37 ans cette année, élève de Kiyoshi Kurosawa, admirateur d’Éric Rohmer, Fukada invente avec son troisième long métrage une forme très intéressante, le film d’horreur au ralenti. On pense avoir affaire à une chronique familiale, à la description des occupations quotidiennes, professionnelles, sentimentales d’un couple et de leur fillette. Ce début est prenant, délicat. C’est déjà la proposition d’un cinéaste remarquable. L’arrivée assez classique d’un intrus surgi du passé ne paraît pas très inquiétante. Mais un coin s’enfonce dans l’équilibre de départ. L' »ami qui vous veut du bien » transforme la vie des personnages en catastrophe lente. La maîtrise du rythme du récit magnifie un spectacle cinématographique tout à fait inhabituel. Plus on avance, plus l’harmonium du titre, un instrument réellement présent dans la vie de cette famille, devient l’emblème ironique d’une destruction : celle de l’harmonie familiale.
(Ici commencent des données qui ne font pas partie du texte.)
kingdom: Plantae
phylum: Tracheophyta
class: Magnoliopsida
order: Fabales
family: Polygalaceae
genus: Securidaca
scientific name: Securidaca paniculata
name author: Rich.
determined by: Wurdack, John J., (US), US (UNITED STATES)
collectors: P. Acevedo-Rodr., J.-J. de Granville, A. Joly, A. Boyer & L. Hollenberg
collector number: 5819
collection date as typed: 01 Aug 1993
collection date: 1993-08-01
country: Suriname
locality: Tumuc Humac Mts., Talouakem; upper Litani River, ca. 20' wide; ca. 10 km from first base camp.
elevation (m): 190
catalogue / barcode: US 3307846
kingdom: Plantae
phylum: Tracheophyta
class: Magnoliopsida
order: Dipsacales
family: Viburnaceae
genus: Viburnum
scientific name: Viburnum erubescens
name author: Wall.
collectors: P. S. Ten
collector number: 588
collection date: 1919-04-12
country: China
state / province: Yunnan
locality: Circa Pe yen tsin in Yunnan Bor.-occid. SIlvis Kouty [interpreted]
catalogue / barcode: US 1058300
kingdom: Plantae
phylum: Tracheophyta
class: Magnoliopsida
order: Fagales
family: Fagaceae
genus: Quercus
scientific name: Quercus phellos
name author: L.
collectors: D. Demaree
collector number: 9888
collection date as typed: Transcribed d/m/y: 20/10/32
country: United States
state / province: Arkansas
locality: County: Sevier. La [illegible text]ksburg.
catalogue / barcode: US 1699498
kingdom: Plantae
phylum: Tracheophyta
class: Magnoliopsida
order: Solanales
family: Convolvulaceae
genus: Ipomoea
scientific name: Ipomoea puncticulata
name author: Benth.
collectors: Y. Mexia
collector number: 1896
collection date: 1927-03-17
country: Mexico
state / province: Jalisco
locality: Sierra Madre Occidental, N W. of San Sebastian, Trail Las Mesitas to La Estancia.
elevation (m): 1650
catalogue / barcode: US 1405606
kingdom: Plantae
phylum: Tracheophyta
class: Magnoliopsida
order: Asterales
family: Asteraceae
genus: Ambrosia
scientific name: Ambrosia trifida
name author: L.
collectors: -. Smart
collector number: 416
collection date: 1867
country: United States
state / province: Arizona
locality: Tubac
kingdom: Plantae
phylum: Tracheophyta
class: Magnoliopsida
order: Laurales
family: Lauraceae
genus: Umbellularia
On ne sort presque jamais du cadre intime et Tadanobu Asano, qu’on reverra bientôt dans le Silence de Scorsese, ne s’éloigne pas tant que cela du rôle de fantôme qu’il tenait dans le très beau Vers l’autre rive de Kurosawa. Comme dans beaucoup de grands films japonais, c’est de la transgression des règles qu’il s’agit, du renversement des bonnes manières auxquelles chacun est censé se soumettre. La famille idéalisée est écrasée par les péripéties inventées par le destin. Le monstre du film est poli, réservé, doux. Il n’est peut-être pas le seul de son espèce.
Critique de René MARX
Fuchi ni tatsu. Film japonais de Kôji FUKADA (2016), avec Tadanobu ASANO, Mariko TSUTSUI, Kanji FURUTACHI. 1h 58.